Konstantin von Notz und Franziska Brantner zur Debatte um Huawei

Zur aktuellen Debatte um Huawei und die entsprechenden Empfehlungen der EU-Kommission erklären Konstantin von Notz, Stellvertretender Fraktionsvorsitzender, und Franziska Brantner, Sprecherin für Europapolitik:

„Das ewige Hin und Her der Bundesregierung in Sachen Huawei ist und bleibt hochnotpeinlich. Bis heute hat die Bundesregierung – trotz aller Runden im Beisein der Kanzlerin – keine Position, wie die Sicherheit digitaler Infrastrukturen sichergestellt werden kann. Während die Opposition im Parlament sich klar verhalten und konkrete Maßnahmenkataloge zur Erhöhung der digitalen Souveränität vorgelegt hat, gibt es derartiges bis heute weder von der Bundesregierung noch aus den Fraktionen von CDU/CSU und SPD. Schlimmer noch: Nicht einmal innerhalb der Union konnte man sich bislang einigen. Eine Positionierung der Bundesregierung wäre auch angesichts der Tatsache, dass zahlreiche Länder sehr genau beobachten, wie sich Deutschland in dieser Frage verhält, extrem wichtig. Auch die EU-Kommission hat heute erneut Vorschläge zum Umgang mit einzelnen Anbietern unterbreitet und weist dabei eindeutig auf das große Sicherheitsrisiko und die entsprechende Notwendigkeit des Schutzes vor allem zentraler Infrastruktur hin. Angesichts der Schockstarre von Ländern wie Deutschland und einer nicht kohärenten Linie der Mitgliedsstaaten im Rat waren ihr jedoch die Hände gebunden, konkretere Vorschläge zu präsentieren.
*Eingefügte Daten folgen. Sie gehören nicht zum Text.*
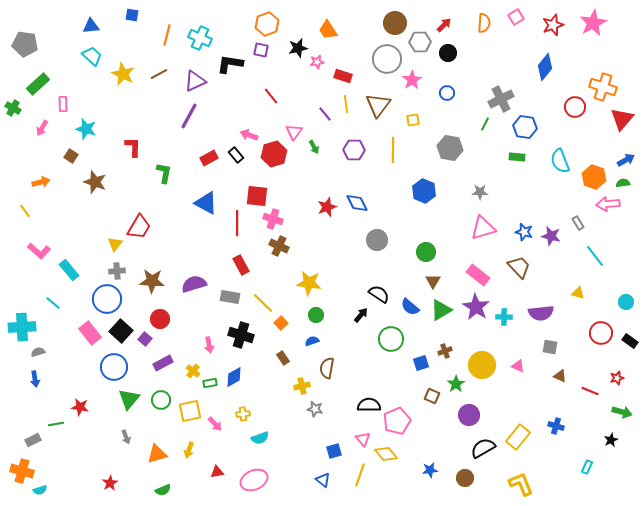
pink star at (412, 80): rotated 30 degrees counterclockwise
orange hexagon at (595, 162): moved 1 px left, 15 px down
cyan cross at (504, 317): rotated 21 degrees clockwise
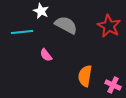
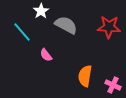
white star: rotated 14 degrees clockwise
red star: moved 1 px down; rotated 25 degrees counterclockwise
cyan line: rotated 55 degrees clockwise
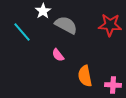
white star: moved 2 px right
red star: moved 1 px right, 2 px up
pink semicircle: moved 12 px right
orange semicircle: rotated 20 degrees counterclockwise
pink cross: rotated 21 degrees counterclockwise
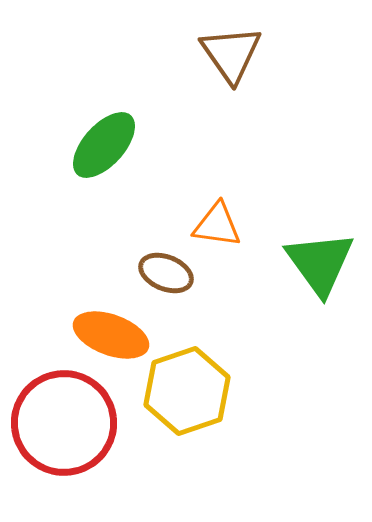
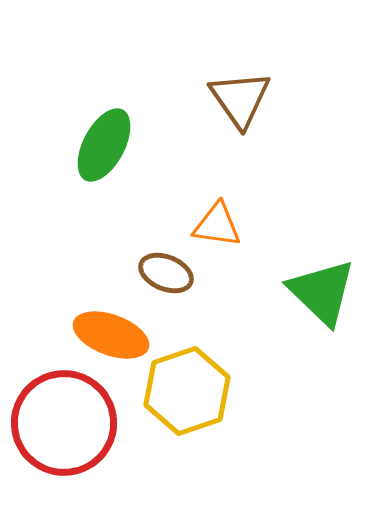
brown triangle: moved 9 px right, 45 px down
green ellipse: rotated 14 degrees counterclockwise
green triangle: moved 2 px right, 29 px down; rotated 10 degrees counterclockwise
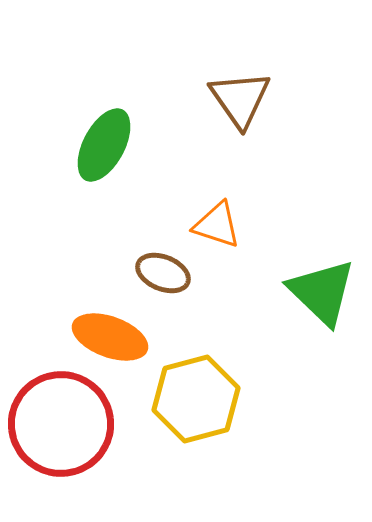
orange triangle: rotated 10 degrees clockwise
brown ellipse: moved 3 px left
orange ellipse: moved 1 px left, 2 px down
yellow hexagon: moved 9 px right, 8 px down; rotated 4 degrees clockwise
red circle: moved 3 px left, 1 px down
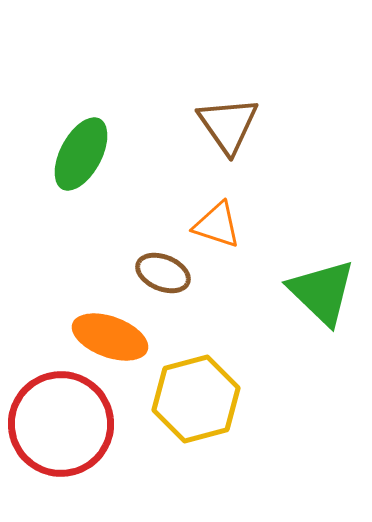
brown triangle: moved 12 px left, 26 px down
green ellipse: moved 23 px left, 9 px down
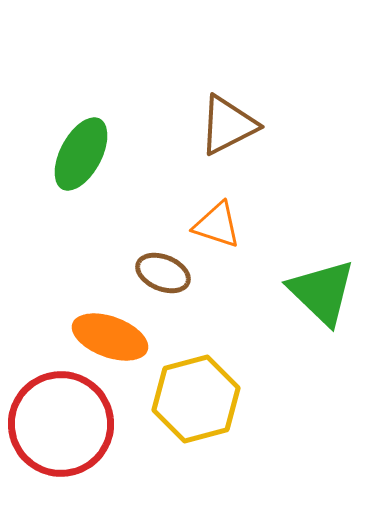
brown triangle: rotated 38 degrees clockwise
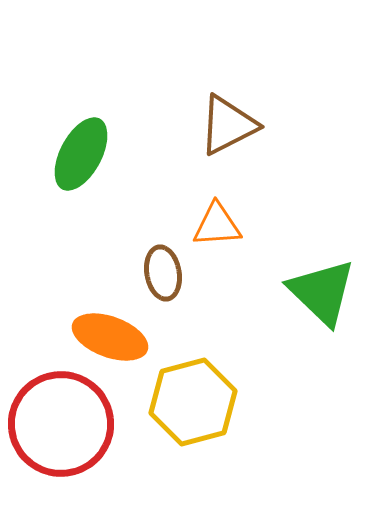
orange triangle: rotated 22 degrees counterclockwise
brown ellipse: rotated 58 degrees clockwise
yellow hexagon: moved 3 px left, 3 px down
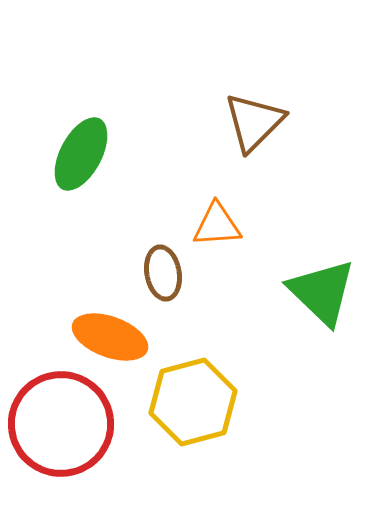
brown triangle: moved 26 px right, 3 px up; rotated 18 degrees counterclockwise
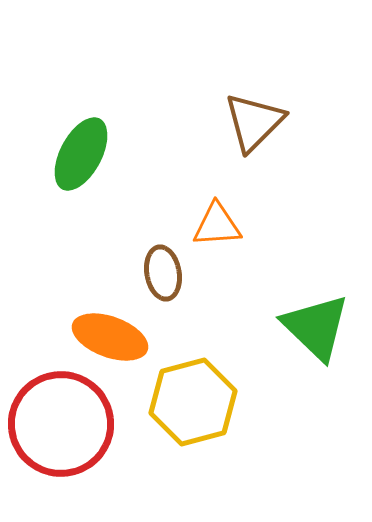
green triangle: moved 6 px left, 35 px down
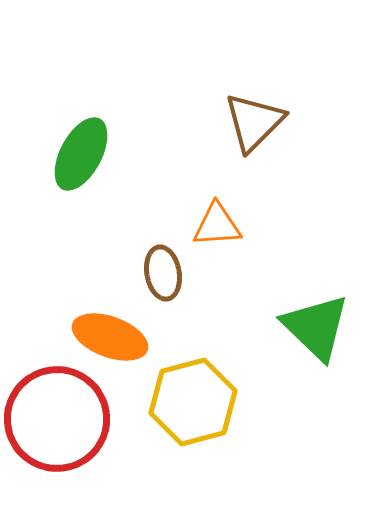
red circle: moved 4 px left, 5 px up
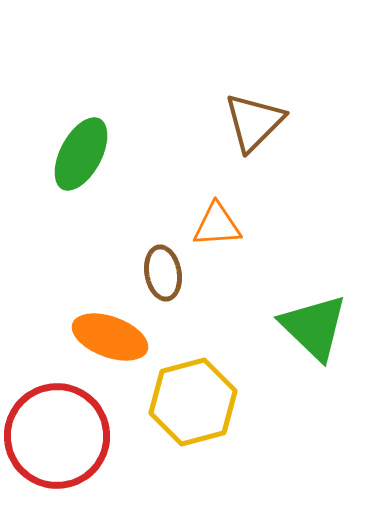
green triangle: moved 2 px left
red circle: moved 17 px down
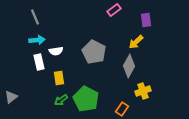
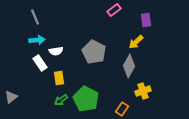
white rectangle: moved 1 px right, 1 px down; rotated 21 degrees counterclockwise
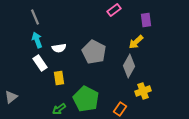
cyan arrow: rotated 105 degrees counterclockwise
white semicircle: moved 3 px right, 3 px up
green arrow: moved 2 px left, 9 px down
orange rectangle: moved 2 px left
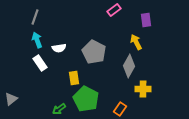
gray line: rotated 42 degrees clockwise
yellow arrow: rotated 105 degrees clockwise
yellow rectangle: moved 15 px right
yellow cross: moved 2 px up; rotated 21 degrees clockwise
gray triangle: moved 2 px down
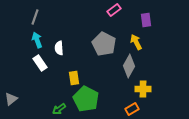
white semicircle: rotated 96 degrees clockwise
gray pentagon: moved 10 px right, 8 px up
orange rectangle: moved 12 px right; rotated 24 degrees clockwise
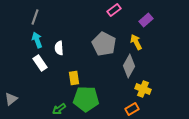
purple rectangle: rotated 56 degrees clockwise
yellow cross: rotated 21 degrees clockwise
green pentagon: rotated 25 degrees counterclockwise
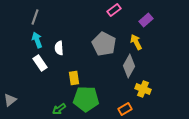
gray triangle: moved 1 px left, 1 px down
orange rectangle: moved 7 px left
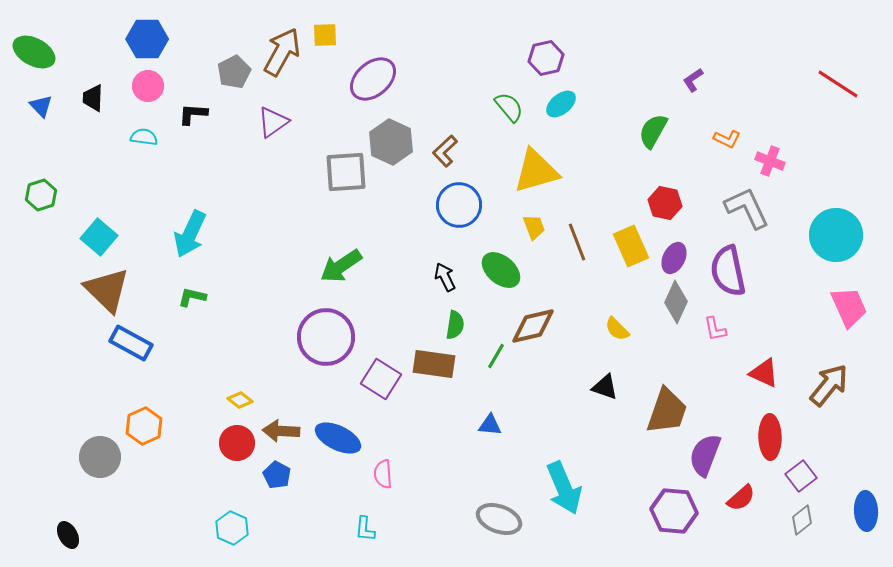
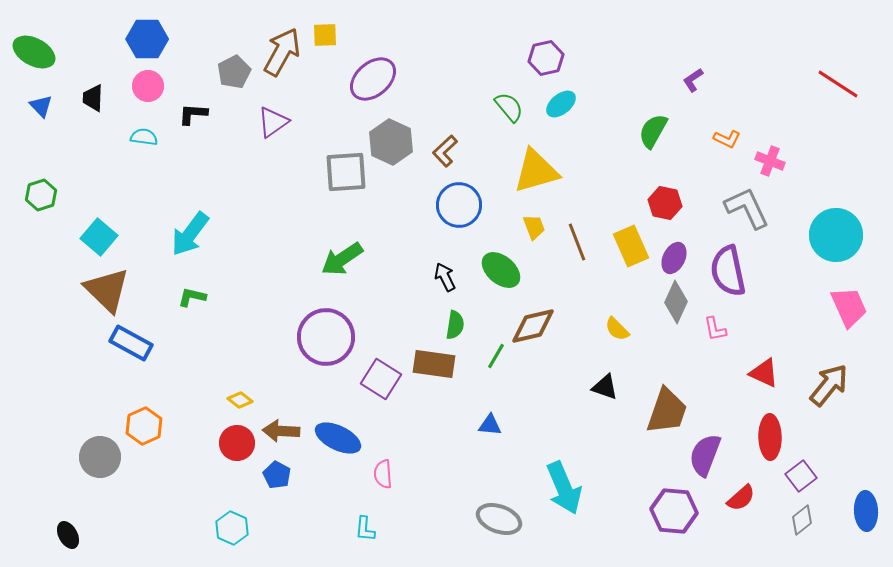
cyan arrow at (190, 234): rotated 12 degrees clockwise
green arrow at (341, 266): moved 1 px right, 7 px up
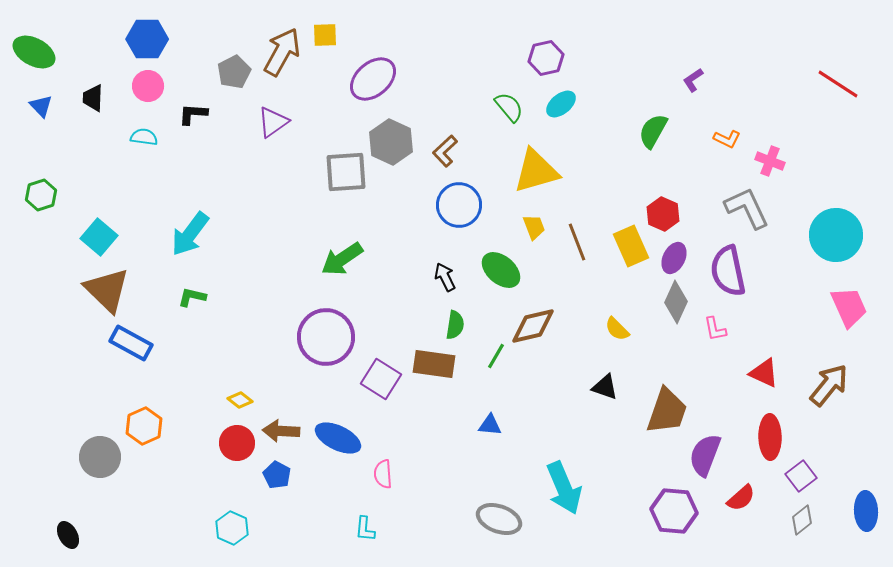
red hexagon at (665, 203): moved 2 px left, 11 px down; rotated 12 degrees clockwise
Es bleibt dabei: Wir brauchen einen klaren Kriterienkatalog für den Umgang mit Unternehmen, die das 5G-Netz ausbauen wollen. Dieser muss für alle Hersteller gleichermaßen gelten. Darüber hinaus brauchen wir unabhängige Aufsichtsstrukturen, die kontrollieren und nötigenfalls auch sanktionieren können. Und wir brauchen eine Bundesregierung, die sich endlich mit diesen für die digitale Gesellschaft essentiellen Fragen angemessen beschäftigt und bereit ist, eine Führungsrolle in Europa zu übernehmen. Nur so ist das Ziel der digitalen Souveränität tatsächlich zu erreichen."